Source document:
--

The present state of American Ethnography is the excuse for the miscellaneous character of the following notices. What remains just now to be done consists chiefly in the addition of details to an outline already made out. Such communications, however, are mainly intended to serve as isolated points of evidence towards the two following statements:—

1. That no American language has an isolated position when compared with the other tongues en masse, rather than with the languages of any particular class.

2. That the affinity between the languages of the New World, as determined by their vocabularies, is not less real than that inferred from the analogies of their grammatical structure.

Modifications of the current doctrines, as to the value of certain philological groups and classifications, are involved in the positions given above.

The Sitca and Kenay Languages.—That these languages are Esquimaux may be seen by reference to the comparative vocabularies in Lisiansky's Voyages and Baer's Statistische und Ethnographische Nachrichten, &c.

The Ugalyachmutsi.—In the work last quoted this language is shown to be akin to the Kenay. It is termed Ugalenz, and is spoken in Russian America, near Mount St. Elias. It has hitherto been too much disconnected from the Esquimaux group.

The Chipewyan and Nagail.—That these were Esquimaux was stated by the author in the Ethnological subsection of the British Association at York. The Taculli is also Esquimaux. The Sussee, in the present state of our knowledge, is best left without any absolute place. It has several miscellaneous affinities.

--

Dataset:
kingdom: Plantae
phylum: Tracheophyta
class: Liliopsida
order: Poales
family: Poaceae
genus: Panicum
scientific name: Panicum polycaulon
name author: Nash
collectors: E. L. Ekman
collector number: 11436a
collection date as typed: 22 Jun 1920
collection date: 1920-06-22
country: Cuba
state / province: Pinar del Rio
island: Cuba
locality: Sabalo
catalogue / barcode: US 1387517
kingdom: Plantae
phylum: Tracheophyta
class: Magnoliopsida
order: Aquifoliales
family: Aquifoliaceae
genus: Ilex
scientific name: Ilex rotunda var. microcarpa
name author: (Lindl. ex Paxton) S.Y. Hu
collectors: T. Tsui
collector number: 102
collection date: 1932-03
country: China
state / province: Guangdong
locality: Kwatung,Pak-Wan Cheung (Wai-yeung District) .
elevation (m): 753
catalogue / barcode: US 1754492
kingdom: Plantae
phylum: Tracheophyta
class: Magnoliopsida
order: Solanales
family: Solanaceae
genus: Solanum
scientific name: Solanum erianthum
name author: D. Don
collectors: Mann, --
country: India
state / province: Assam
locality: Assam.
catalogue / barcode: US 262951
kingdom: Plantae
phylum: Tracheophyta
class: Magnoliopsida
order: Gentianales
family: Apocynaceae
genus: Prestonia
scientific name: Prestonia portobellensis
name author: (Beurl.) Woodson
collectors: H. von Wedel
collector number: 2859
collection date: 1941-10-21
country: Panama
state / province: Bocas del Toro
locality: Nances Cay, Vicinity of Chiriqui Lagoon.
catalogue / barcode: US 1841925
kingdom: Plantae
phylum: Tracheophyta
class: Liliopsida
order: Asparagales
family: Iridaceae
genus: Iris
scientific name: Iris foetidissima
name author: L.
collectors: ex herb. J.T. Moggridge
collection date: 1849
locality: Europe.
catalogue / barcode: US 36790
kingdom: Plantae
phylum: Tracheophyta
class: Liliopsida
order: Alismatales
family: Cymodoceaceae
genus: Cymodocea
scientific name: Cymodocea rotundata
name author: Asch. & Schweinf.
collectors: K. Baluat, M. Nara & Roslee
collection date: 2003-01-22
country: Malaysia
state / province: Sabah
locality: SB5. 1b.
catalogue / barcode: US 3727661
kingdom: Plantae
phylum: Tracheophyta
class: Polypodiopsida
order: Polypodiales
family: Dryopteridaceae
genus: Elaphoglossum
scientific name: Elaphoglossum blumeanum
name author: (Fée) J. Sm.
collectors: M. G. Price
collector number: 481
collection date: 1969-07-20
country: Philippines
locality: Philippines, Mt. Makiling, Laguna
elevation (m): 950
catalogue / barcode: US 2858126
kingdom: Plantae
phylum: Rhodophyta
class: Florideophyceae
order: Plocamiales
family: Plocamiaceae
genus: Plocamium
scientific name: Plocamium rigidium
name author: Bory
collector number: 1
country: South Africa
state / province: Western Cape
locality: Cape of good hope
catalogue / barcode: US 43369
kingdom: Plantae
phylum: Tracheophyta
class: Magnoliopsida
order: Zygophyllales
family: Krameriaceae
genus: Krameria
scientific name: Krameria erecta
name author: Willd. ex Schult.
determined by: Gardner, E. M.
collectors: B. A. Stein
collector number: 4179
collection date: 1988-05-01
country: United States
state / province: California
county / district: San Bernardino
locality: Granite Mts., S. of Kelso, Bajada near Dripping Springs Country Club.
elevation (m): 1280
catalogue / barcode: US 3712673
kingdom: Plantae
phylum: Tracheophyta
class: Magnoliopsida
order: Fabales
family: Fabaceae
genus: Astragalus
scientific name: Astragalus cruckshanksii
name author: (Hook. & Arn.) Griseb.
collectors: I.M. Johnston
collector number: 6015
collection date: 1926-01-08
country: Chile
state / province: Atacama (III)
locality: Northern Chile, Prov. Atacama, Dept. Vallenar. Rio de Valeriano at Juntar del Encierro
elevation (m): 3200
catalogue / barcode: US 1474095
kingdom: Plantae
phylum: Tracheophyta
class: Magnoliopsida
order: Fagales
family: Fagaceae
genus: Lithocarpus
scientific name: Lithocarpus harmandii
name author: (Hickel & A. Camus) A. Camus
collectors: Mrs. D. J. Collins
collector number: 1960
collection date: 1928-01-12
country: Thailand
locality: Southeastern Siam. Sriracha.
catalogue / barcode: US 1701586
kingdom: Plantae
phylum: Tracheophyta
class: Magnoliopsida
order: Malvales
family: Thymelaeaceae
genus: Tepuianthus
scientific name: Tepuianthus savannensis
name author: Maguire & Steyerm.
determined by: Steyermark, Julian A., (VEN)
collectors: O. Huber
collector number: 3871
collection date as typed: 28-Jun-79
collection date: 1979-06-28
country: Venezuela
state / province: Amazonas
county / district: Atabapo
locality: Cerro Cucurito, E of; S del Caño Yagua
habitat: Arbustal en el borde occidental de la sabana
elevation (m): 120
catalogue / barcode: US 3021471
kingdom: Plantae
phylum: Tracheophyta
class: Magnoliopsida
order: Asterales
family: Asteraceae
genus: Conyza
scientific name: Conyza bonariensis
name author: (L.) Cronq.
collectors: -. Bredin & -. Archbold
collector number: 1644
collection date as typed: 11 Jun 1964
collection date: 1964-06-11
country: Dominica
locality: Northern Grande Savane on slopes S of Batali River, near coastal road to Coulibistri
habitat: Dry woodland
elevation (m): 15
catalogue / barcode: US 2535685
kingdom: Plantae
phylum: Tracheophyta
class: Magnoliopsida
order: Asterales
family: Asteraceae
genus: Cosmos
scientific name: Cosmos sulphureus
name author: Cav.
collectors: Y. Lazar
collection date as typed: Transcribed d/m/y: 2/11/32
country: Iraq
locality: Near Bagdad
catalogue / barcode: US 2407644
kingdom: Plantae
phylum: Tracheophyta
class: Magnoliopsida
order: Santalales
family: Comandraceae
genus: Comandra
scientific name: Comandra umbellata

--

Task description: According to the text on American languages, where is the language termed Ugalenz spoken? The items that come after the text are separate material and have no connection to it.

Written reply: In Russian America, near Mount St. Elias.